The communist dictatorship ruling mainland China uses its so-called “news agencies” and “journalists” to spy on dissidents and foreign governments, charged Canadian author and reporter Mark Bourrie, who resigned from the regime’s Xinhua service after realizing what was going on. He recently blew the whistle on the scheme — long suspected by intelligence agencies and well documented by analysts — with an explosive August 23 article in Ottawa Magazine.
According to Bourrie, a respected journalist with insider access to Canadian politics, his Chinese editors regularly requested articles on critics of the regime and their activities in Canada. Those stories, unsurprisingly, were never published, sparking suspicions by Bourrie that he was being used to collect intelligence.
One assignment, for example, was to find the names and addresses of people who protested against a 2010 visit by Chinese tyrant Hu Jintao to Canada. Another involved determining which Canadian government department was charged with suppressing “evil cults” — an obvious reference to Falun Gong, a spiritual discipline that was banned by the Chinese regime and is now relentlessly persecuted.

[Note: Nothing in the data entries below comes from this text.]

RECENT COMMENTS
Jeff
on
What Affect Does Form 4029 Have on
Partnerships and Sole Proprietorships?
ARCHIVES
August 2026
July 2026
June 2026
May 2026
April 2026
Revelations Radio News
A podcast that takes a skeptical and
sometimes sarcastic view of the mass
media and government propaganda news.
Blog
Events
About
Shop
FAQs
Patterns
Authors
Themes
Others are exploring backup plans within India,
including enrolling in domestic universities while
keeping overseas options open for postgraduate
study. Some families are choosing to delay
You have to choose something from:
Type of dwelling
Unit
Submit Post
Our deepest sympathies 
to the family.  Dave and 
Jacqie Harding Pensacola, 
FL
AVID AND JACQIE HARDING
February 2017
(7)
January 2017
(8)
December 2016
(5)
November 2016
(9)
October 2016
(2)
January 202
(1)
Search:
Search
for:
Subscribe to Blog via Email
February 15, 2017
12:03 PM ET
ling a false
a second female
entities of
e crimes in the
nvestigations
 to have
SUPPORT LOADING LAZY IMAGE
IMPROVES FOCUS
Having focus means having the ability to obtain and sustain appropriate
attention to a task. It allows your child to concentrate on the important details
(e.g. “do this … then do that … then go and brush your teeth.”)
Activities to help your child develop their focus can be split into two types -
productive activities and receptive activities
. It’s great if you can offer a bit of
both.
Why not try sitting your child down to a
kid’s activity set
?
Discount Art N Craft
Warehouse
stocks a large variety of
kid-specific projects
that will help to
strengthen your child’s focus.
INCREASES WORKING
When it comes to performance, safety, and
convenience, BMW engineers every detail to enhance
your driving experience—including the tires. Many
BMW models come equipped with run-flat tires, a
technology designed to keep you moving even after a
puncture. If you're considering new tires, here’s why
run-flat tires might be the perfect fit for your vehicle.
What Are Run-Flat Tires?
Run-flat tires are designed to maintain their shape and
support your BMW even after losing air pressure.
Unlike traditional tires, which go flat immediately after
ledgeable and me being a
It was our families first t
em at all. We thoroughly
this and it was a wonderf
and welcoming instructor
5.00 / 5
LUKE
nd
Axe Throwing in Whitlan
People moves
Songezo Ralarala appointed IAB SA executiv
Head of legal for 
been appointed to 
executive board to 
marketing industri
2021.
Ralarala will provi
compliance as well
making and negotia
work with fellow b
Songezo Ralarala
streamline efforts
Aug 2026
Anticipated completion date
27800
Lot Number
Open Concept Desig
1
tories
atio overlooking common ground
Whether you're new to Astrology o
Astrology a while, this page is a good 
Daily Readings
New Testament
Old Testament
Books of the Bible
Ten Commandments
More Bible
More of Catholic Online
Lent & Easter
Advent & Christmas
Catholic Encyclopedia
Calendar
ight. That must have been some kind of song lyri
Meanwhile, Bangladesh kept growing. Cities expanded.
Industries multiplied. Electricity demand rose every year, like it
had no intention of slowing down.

Then, in April, Xinhua asked Bourrie to cover a visit by the Dalai Lama. The Buddhist spiritual leader opposes the ongoing communist Chinese occupation and destruction of Tibet, so he is considered an enemy by the communist dictatorship. According to Bourrie, the sole purpose of the assignment was to gather intelligence for Beijing.
“They tried to get me … to write a report for the Chinese government on the Dalai Lama using my press credentials as a way of getting access I wouldn’t otherwise have,” Bourrie explained in an interview with Canada’s National Post. “We were there under false pretenses, pretending to be journalists but acting as government agents.”